Le président du tribunal s'est limité pour aujourd'hui à lire, pendant près de 4 heures, un résumé des devoirs d'enquête effectués par la Sûreté de l'Etat, les policiers et les magistrats essentiellement basés sur des écoutes téléphoniques, des conversations par courriels et chat, des messageries instantanées (MSN Messenger), des analyses de comptes bancaires et voyages à l'étranger. L'enquête belge démarre les 25 et 26/07/05 avec deux rapports de la Sûreté de l'Etat concernant respectivement Nabil Karmun (suspecté de liens avec les Frères musulmans salafistes) et la famille Soughir (Bilal, Souhaieb, Qotob) dont le père (Abid) était déjà connu des autorités belges pour entretenir des relations avec les services secrets libyens, Abid sera d'ailleurs expulsé de la Belgique en1992. Le rapport détaille ensuite les nombreux numéros de GSM, les conversations, les relations, les transferts d'argent qu'entretient le dénommé Bilal Soughir avec une série de personnages où il apparaît souvent comme le principal fournisseur de faux documents et d'intermédiaire pour organiser le transfert des "frères" et "soeurs" d'un territoire à l'autre en attendant leur départ définitif pour accomplir leurs "noces en société".

Belgique, France, Italie, Kenya, Tunisie, Irak, Turquie, Thaïlande, Algérie, le rapport lu par le président du tribunal montre comment à partir de Saint-Josse et Schaerbeek, à l'aide de quelques moyens dérisoires, un petit groupe de jeunes éduqués en Belgique et influencés la mouvance fondamentaliste "taqfir" a réussi à créer un recrutement et de financement du terrorisme international. Le président relate aussi un langage codé utilisé par les membres du réseau : "faire ses noces" veut dire "commettre un attentat", "arrivé à la société" signifie "arrivé en terrain ennemi" dans ce noyau islamiste qui promet "la vraie vie" et récompense les intermédiaires de la filière par un pélerinage à la Mècque.

Le mercredi 9 novembre 2005 vers 11h30 (heure locale), Muriel Degauque sera retrouvée morte dans un attentat-suicide à Baquba où elle visait trois convois américains. A 12h28, ayant appris quelques minutes plus tôt d'un informateur sur place, Bilal Soughir téléphone à Pascal Cruypenninck (alias Abdelghani) pour lui annoncer "rien que de bonnes nouvelles". "C'est notre tour maintenant", lui répondra le converti belge résidant à Saint-Josse qui se prépare avec Angélique, épouse religieuse d'origine rwandaise, à "faire comme Myriam et son mari" c'est-à-dire comme Muriel Degauque (alias Myriam) et Issam Goris (alias Abou Abdel Rahmani). Ce dernier sera abattu d'une balle dans la tête 2 jours plus tard (10/11/05) en Irak alors qu'il portait une veste bardée d'explosifs et de mitraillettes. Quelques fuites dans la presse pousseront les enquêteurs à arrêter l'ensemble des membres du réseau le 30/11/05 afin d'éviter les risques de fuite vers l'étranger.
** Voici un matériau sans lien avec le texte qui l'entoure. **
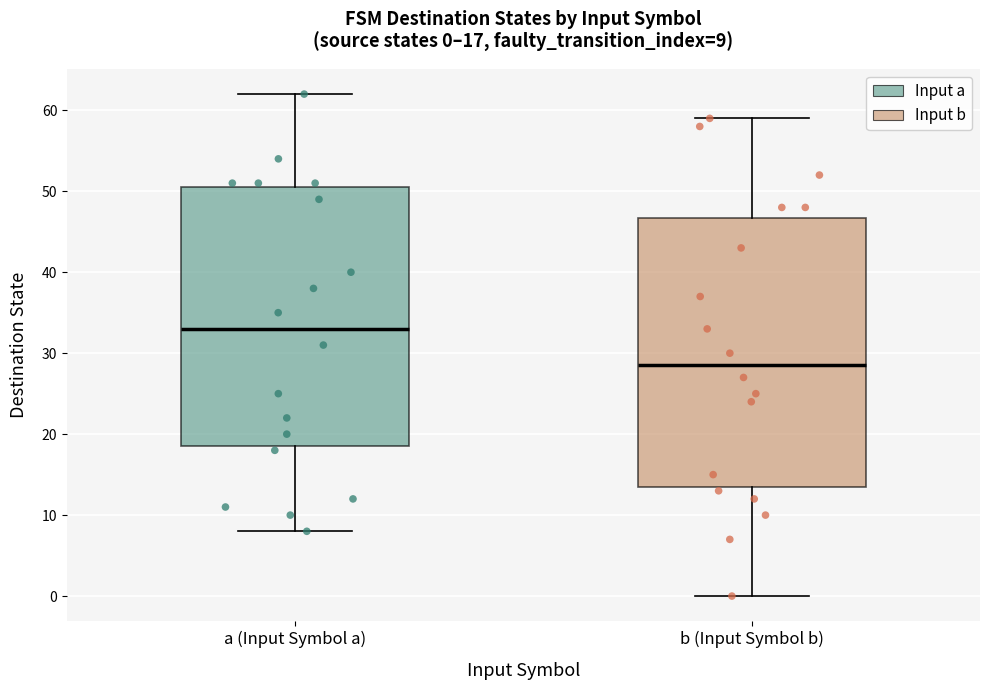

Which box is the tallest, from its lower edge to its upper edge?

b (Input Symbol b)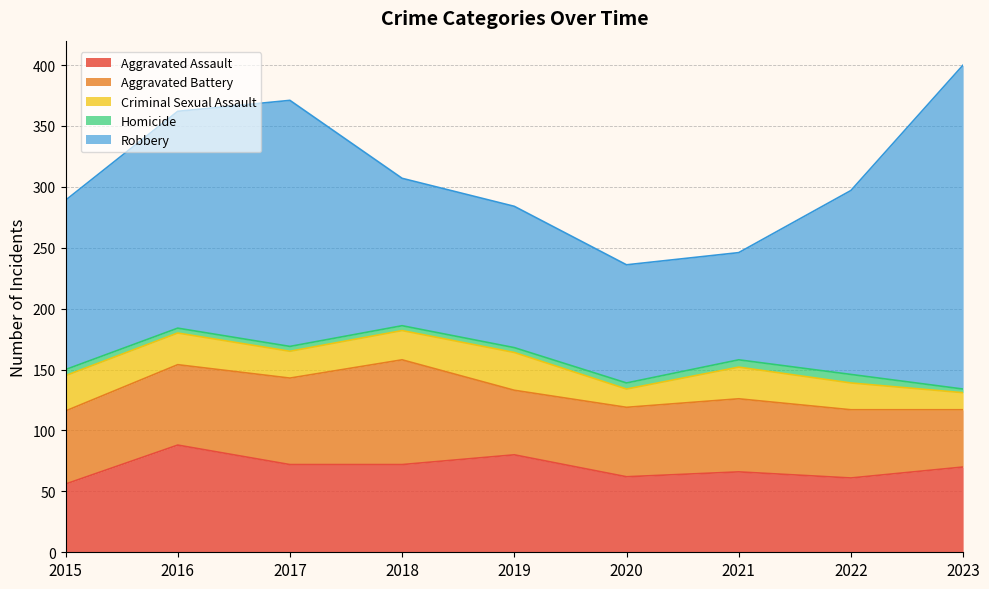

The value of Aggravated Assault at 2015 is 34. True or false?

False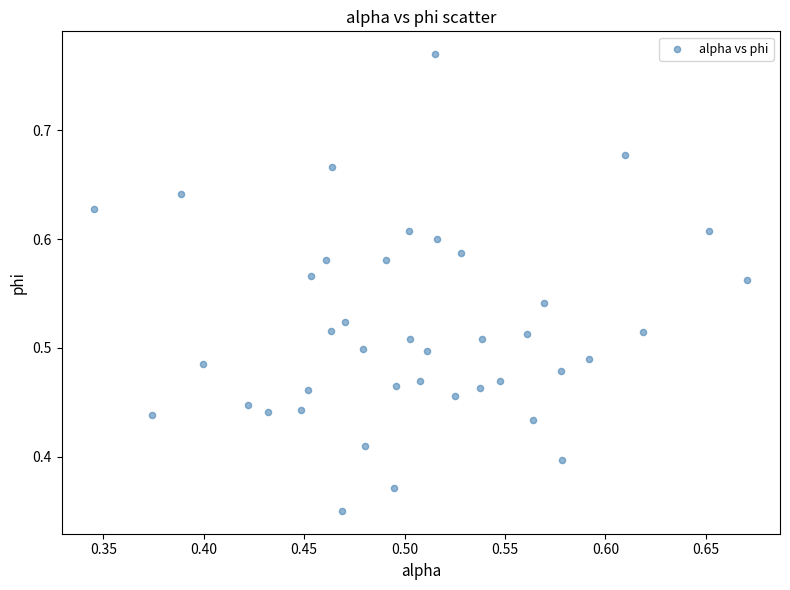

What is the range of X values (max minus min)?

0.3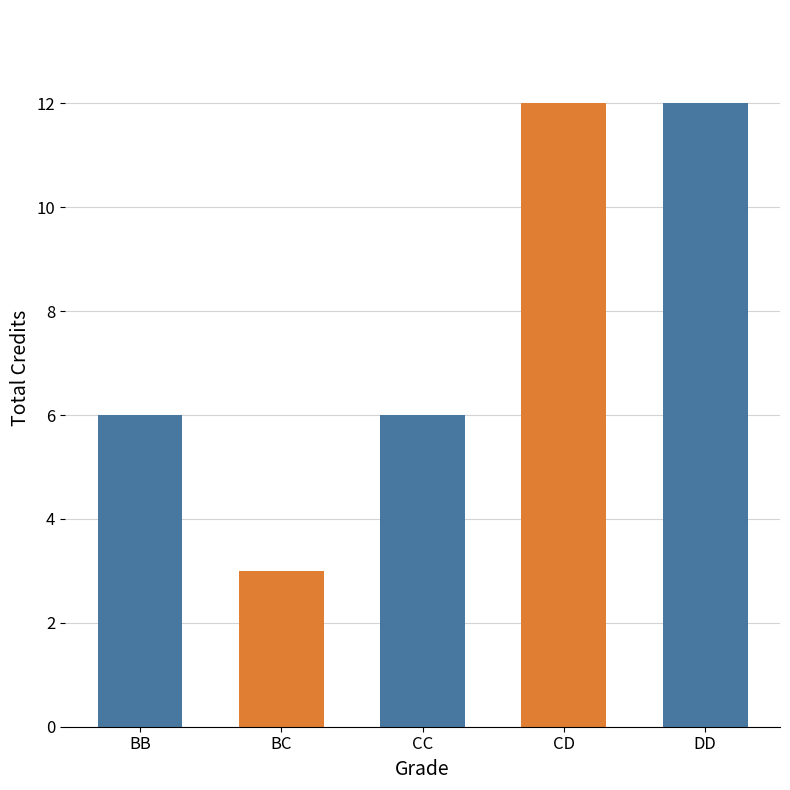

Between CD and BB, which is larger?

CD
Le plus impressionnant dans ce dossier est à mes yeux l'utilisation des techniques de surveillance à travers les nouvelles technologies de communication (GSM et internet). De MSN Messenger à Meetic en passant par des logiciels de recopiage des écrans, les enquêteurs belges n'ont visiblement rien laissé passer dès l'identification des principaux suspects avec parfois l'aide des entreprises américaines pour le décodage des fichiers cryptés. Enfin, l'enquête montre aussi la vulnérabilité des systèmes d'identification sur papier et la facilité d'accès aux réseaux de falsification des documents à l'échelle internationale (notamment en Thaïlande et en Ukraine). Les prochains jours, la parole sera aux avocats des prévenus qui pourront répondre aux actes d'accusation particulièrement longs.